> **Extrait fourni**
►

Un joli lieu pour le farniente. Avec ce ciel tellement bleu, le soleil trop ardent que tempère heureusement un petit vent qui rafraîchit, les standards de jazz que diffusent discrètement les hauts-parleurs, tout ici concourt à rendre tout plus léger. 

Même la polémique qui fait rage ici après la tragédie du viaduc de Gênes et la chasse aux sorcières qui s'en suit (que la presse locale contribue à déployer mêlant les incroyables déclarations des actuels dirigeants du pays aux allégations les plus invraisemblables), le retour décomplexé des néo-fascistes, la montée d'un racisme inconnu jusqu'alors en Italie et une hargne de la population, ne parviennent pas réellement à entamer la tranquillité des derniers jours du mois d'Auguste.

Il règne ici, c'est évident un malaise certain devant ce qui se passe partout en Europe, l'effarant exemple de la situation en France, les prises de position de l'Eglise locale mélangeant le discours évangélique à la défense des valeurs ultra-libérales, diffusant un message impossible à entendre au sujet des migrants avec le "on ne peut pas accueillir tout le monde" du cardinal Scola, le patriarche de Venise. Scandaleux message quand il est sorti de son véritable contexte - habitude courante des journalistes d'aujourd'hui - formule qui est comme un crachat au pied de la Croix, un déni du véritable message du Christ, qui laisse à croire aux esprits simples qu'abrutissent les images ostentatoires et choisies des médias qui attisent la peur et la méfiance de l'autre.Triste rappel des terribles années noires du fascisme et de sa chute..."Père, Père, pourquoi t'ont-ils abandonné ?" dirait le crucifié aujourd'hui.

◄

> **Consigne**
Peux-tu extraire mot pour mot, dans l'extrait fourni, tout ce qui va de « Un joli lieu » jusqu'à « du mois d'Auguste. » ? Les enregistrements n'ont ici aucun rôle.

> **Enregistrements fournis**
►

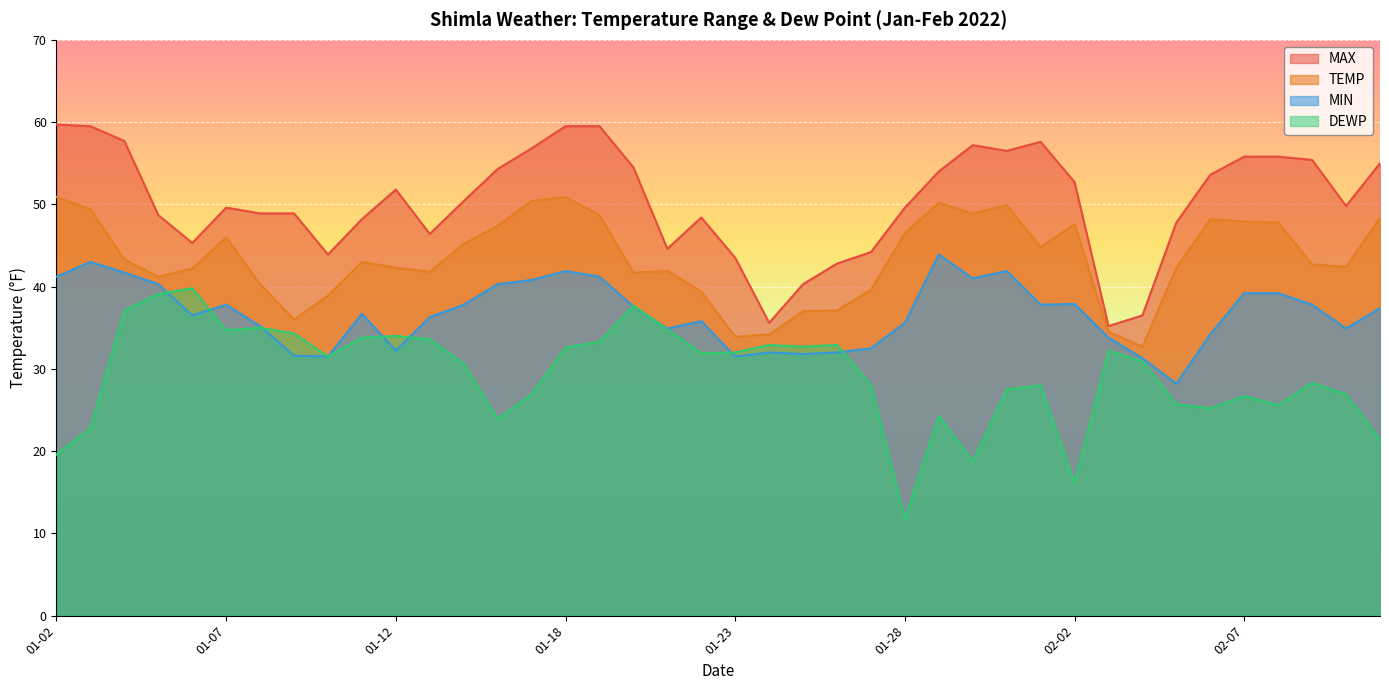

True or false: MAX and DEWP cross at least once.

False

◄
►

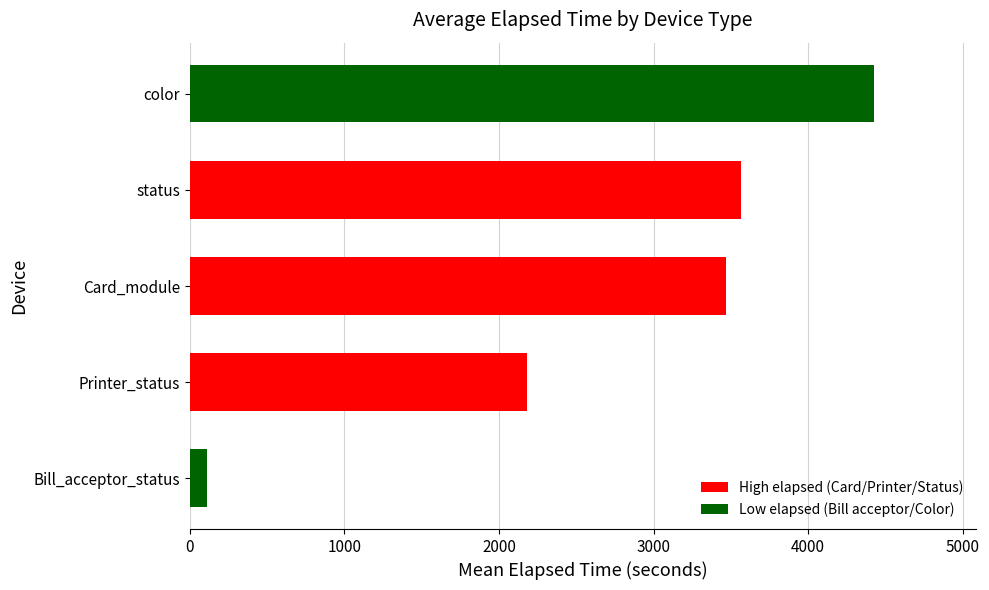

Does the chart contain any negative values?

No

◄
►

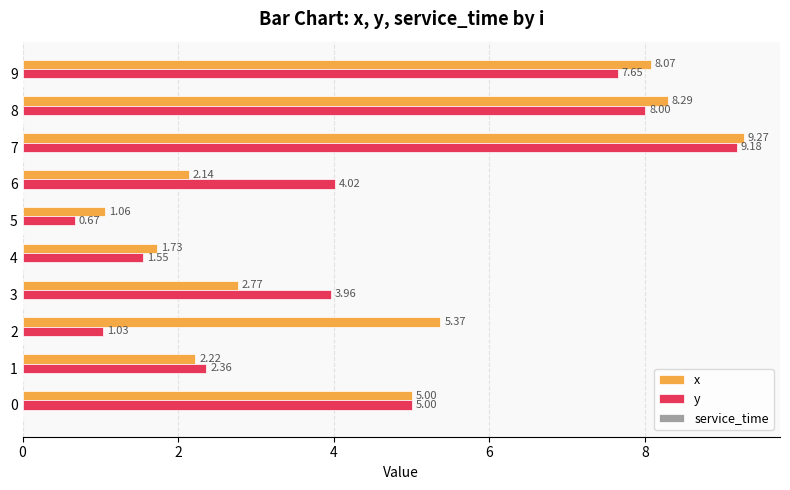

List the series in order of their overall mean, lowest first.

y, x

◄

> **Solution proposée**
Un joli lieu pour le farniente. Avec ce ciel tellement bleu, le soleil trop ardent que tempère heureusement un petit vent qui rafraîchit, les standards de jazz que diffusent discrètement les hauts-parleurs, tout ici concourt à rendre tout plus léger. 

Même la polémique qui fait rage ici après la tragédie du viaduc de Gênes et la chasse aux sorcières qui s'en suit (que la presse locale contribue à déployer mêlant les incroyables déclarations des actuels dirigeants du pays aux allégations les plus invraisemblables), le retour décomplexé des néo-fascistes, la montée d'un racisme inconnu jusqu'alors en Italie et une hargne de la population, ne parviennent pas réellement à entamer la tranquillité des derniers jours du mois d'Auguste.